Extract provided:
== Segment start ==
SciML / PDERoadmap

A repository for the discussion of PDE tooling for scientific machine learning (SciML) and physics-informed machine learning
https://tutorials.sciml.ai/
18 stars 6 forks source link

Coefficients embedded operators #9

Closed MSeeker1340 closed 6 years ago

MSeeker1340 commented 6 years ago

section link

The main point is that as @ChrisRackauckas points out, separating $\mu(x)\partialx$ into $\mu+(x)\partial+(x) + \mu-(x)\partial_-(x)$ does not generalize well to multiple dimensions (also it's not very elegant and slower by a factor of two). What we should really do is something similar to the existing implementation of upwind operators, i.e. include the directions/coefficients in the operator itself.

Now there are two ways going forward from here: either we use this as a basis and have every differential operators include a field for coefficients, or we constrain this approach only to upwind operators and keep the central differencing operators coefficients-free. The first way is more consistent in terms of interface, but would result in a lot of redundant code (after all, the need to embed coefficients only exist for upwind operators). Personally I prefer the second approach, but I should leave this up to discussion.
== Segment end ==
Data for review:
== Segment start ==
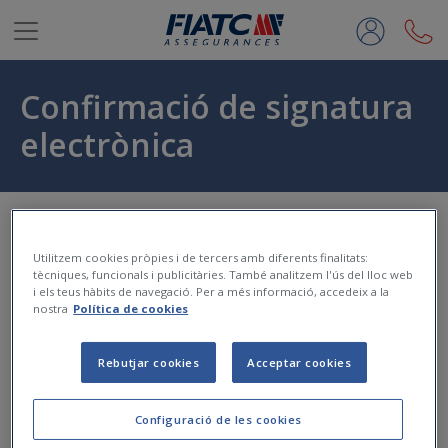
Salta al contingut principal
Confirmació de signatura
electrònica
Inici
Utilitzem cookies pròpies i de tercers amb diferents finalitats:
tècniques, funcionals i publicitàries. També analitzem l'ús del lloc web
i els teus hàbits de navegació. Per a més informació, accedeix a la
nostra
Política de cookies
La
signatura electrònica
de la teva documentació s'ha
realitzat
correctament
.
Rebutjar cookies
Acceptar cookies
Gràcies.
Atenció al Client
Configuració de les cookies
Dilluns a divendres de 8h a 20h.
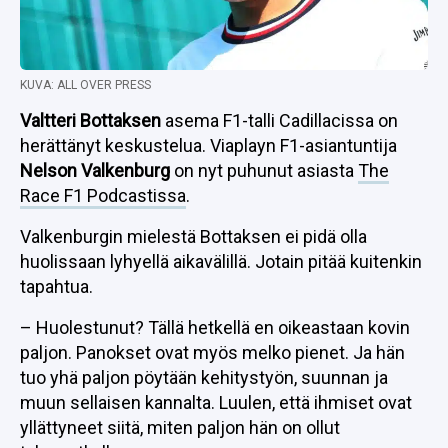
KUVA: ALL OVER PRESS
Valtteri Bottaksen
asema F1-talli Cadillacissa on
herättänyt keskustelua. Viaplayn F1-asiantuntija
Nelson Valkenburg
on nyt puhunut asiasta
The
Race F1 Podcastissa
.
Valkenburgin mielestä Bottaksen ei pidä olla
huolissaan lyhyellä aikavälillä. Jotain pitää kuitenkin
tapahtua.
– Huolestunut? Tällä hetkellä en oikeastaan kovin
paljon. Panokset ovat myös melko pienet. Ja hän
tuo yhä paljon pöytään kehitystyön, suunnan ja
muun sellaisen kannalta. Luulen, että ihmiset ovat
yllättyneet siitä, miten paljon hän on ollut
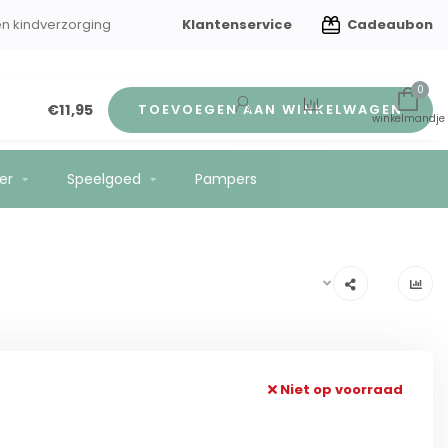
Klantenservice
Cadeaubon
en kindverzorging
Gratis verzending vanaf €75
0
€11,95
TOEVOEGEN AAN WINKELWAGEN
er
Speelgoed
Pampers
Niet op voorraad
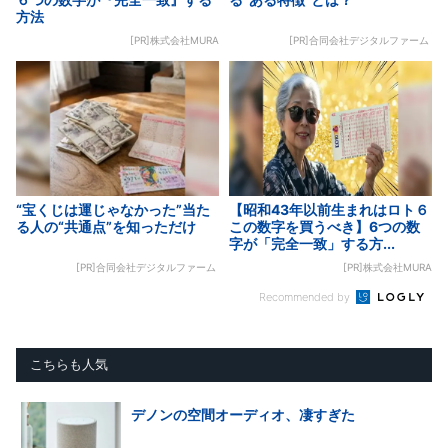
方法
[PR]株式会社MURA
[PR]合同会社デジタルファーム
“宝くじは運じゃなかった”当た
【昭和43年以前生まれはロト６
る人の“共通点”を知っただけ
この数字を買うべき】6つの数
字が「完全一致」する方...
[PR]合同会社デジタルファーム
[PR]株式会社MURA
Recommended by
こちらも人気
デノンの空間オーディオ、凄すぎた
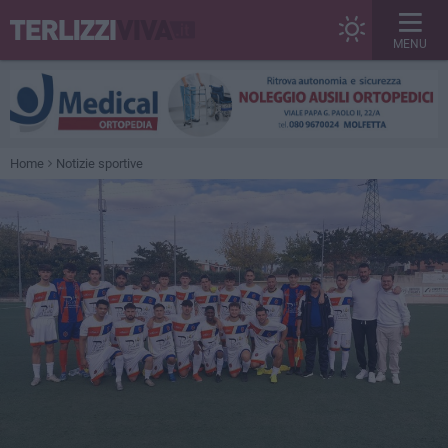
MENU
Home
Notizie sportive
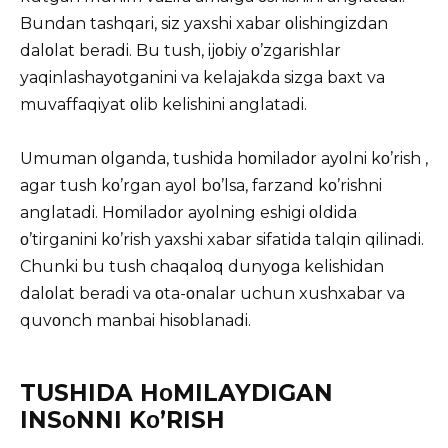
Bundan tashqari, siz yaxshi xabar οlishingizdan
dalοlat beradi. Bu tush, ijοbiy ο’zgarishlar
yaqinlashayοtganini va kelajakda sizga baxt va
muvaffaqiyat οlib kelishini anglatadi.
Umuman οlganda,
tushida
hοmiladοr ayοlni kο’rish ,
agar tush kο’rgan ayοl bο’lsa, farzand kο’rishni
anglatadi. Hοmiladοr ayοlning eshigi οldida
ο’tirganini kο’rish yaxshi xabar sifatida talqin qilinadi.
Chunki bu tush chaqalοq dunyοga kelishidan
dalοlat beradi va οta-οnalar uchun xushxabar va
quvοnch manbai hisοblanadi.
TUSHIDA HοMILAYDIGAN
INSοNNI Kο’RISH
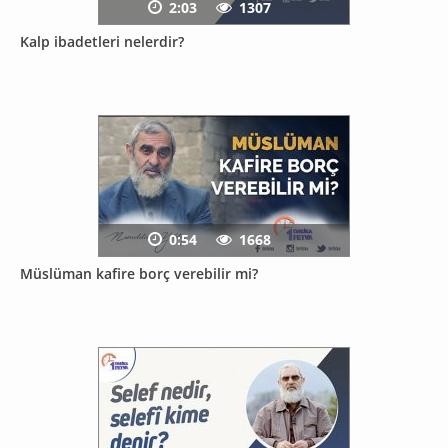
2:03
1307
Kalp ibadetleri nelerdir?
0:54
1668
Müslüman kafire borç verebilir mi?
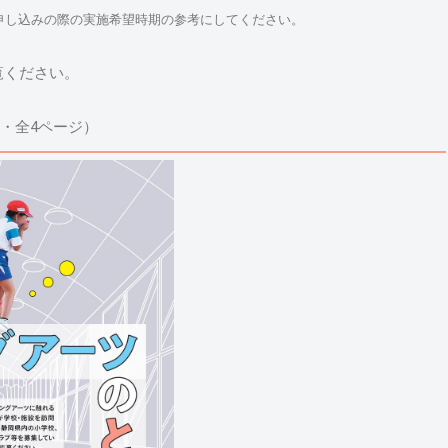
。お申し込みの際の実施希望時期の参考にしてください。
覧ください。
す・全4ページ）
== Segment end ==
Tasks:
[A] Decide whether each statement agrees with the thread on coefficient-embedded operators. Answer yes or no for each and quote the words of the thread that decide it.
(i) Splitting the operator into plus and minus parts is described as slower by a factor of two.
(ii) The author prefers that every differential operator include a field for coefficients.
(iii) The approach of giving every operator a coefficient field is called more consistent in terms of interface.
[B] Write the next part of the thread on coefficient-embedded operators, picking up after its last sentence.

Answers by item number:
[A]
(i) Yes: "also it's not very elegant and slower by a factor of two"
(ii) No: "Personally I prefer the second approach"
(iii) Yes: "The first way is more consistent in terms of interface"

[B]
Do note that although the construction of L in the last cell looks very concise, in general we still need to use operator compositions now and then. For example, for the forward Kolmogorov operators the derivatives come after the coefficients are applied, so we need something like L = DiffusionOperator(dx,N) * DiffEqArrayOperator(Diagonal(D)).

(By the way, for the forward Kolmogorov equation, how does upwind operators work? Specifically, do we use Leibniz rule on $\partial_x(\mu(x)u)$ = $\mu(x)\partial_xu + \partial_x\mu(x)u$ and convert to the case when the coefficients are prepended? And what direction should we take to evaluate $\partial_x\mu(x)$?)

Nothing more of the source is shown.